RECORDS TO USE =
------------------------------------
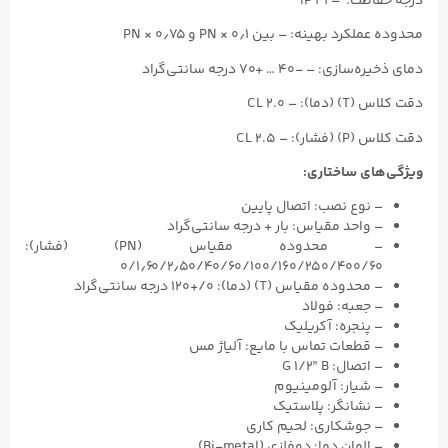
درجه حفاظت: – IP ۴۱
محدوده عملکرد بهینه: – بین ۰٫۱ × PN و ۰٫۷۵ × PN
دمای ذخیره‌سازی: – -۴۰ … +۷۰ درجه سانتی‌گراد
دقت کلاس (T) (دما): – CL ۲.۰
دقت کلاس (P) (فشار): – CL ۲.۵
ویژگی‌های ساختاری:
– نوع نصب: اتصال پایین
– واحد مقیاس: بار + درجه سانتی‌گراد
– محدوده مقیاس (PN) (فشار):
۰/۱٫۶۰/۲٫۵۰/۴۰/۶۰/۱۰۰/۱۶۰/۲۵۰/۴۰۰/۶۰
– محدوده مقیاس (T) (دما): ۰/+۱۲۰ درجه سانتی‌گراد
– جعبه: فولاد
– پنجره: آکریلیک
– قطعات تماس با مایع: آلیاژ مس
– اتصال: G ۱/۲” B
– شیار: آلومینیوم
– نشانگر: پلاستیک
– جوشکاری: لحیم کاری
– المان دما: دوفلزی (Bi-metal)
------------------------------------
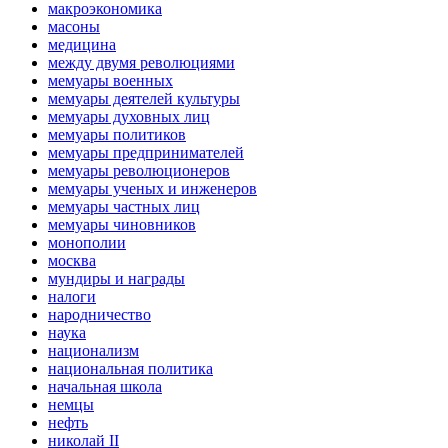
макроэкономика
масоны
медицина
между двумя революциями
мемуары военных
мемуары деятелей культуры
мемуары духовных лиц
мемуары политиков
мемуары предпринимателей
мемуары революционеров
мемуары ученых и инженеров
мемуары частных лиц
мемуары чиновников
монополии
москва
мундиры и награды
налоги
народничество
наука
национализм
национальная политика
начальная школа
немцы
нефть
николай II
------------------------------------
TASK DETAILS =
Rewrite the lines starting at the one containing "درجه حفاظت: – IP ۴۱" and ending at the one containing "دما: دوفلزی (Bi-metal)", putting "فولاد ضد زنگ" in place of "فولاد" and leaving everything else unchanged.

SOLUTION =
درجه حفاظت: – IP ۴۱
محدوده عملکرد بهینه: – بین ۰٫۱ × PN و ۰٫۷۵ × PN
دمای ذخیره‌سازی: – -۴۰ … +۷۰ درجه سانتی‌گراد
دقت کلاس (T) (دما): – CL ۲.۰
دقت کلاس (P) (فشار): – CL ۲.۵
ویژگی‌های ساختاری:
– نوع نصب: اتصال پایین
– واحد مقیاس: بار + درجه سانتی‌گراد
– محدوده مقیاس (PN) (فشار):
۰/۱٫۶۰/۲٫۵۰/۴۰/۶۰/۱۰۰/۱۶۰/۲۵۰/۴۰۰/۶۰
– محدوده مقیاس (T) (دما): ۰/+۱۲۰ درجه سانتی‌گراد
– جعبه: فولاد ضد زنگ
– پنجره: آکریلیک
– قطعات تماس با مایع: آلیاژ مس
– اتصال: G ۱/۲” B
– شیار: آلومینیوم
– نشانگر: پلاستیک
– جوشکاری: لحیم کاری
– المان دما: دوفلزی (Bi-metal)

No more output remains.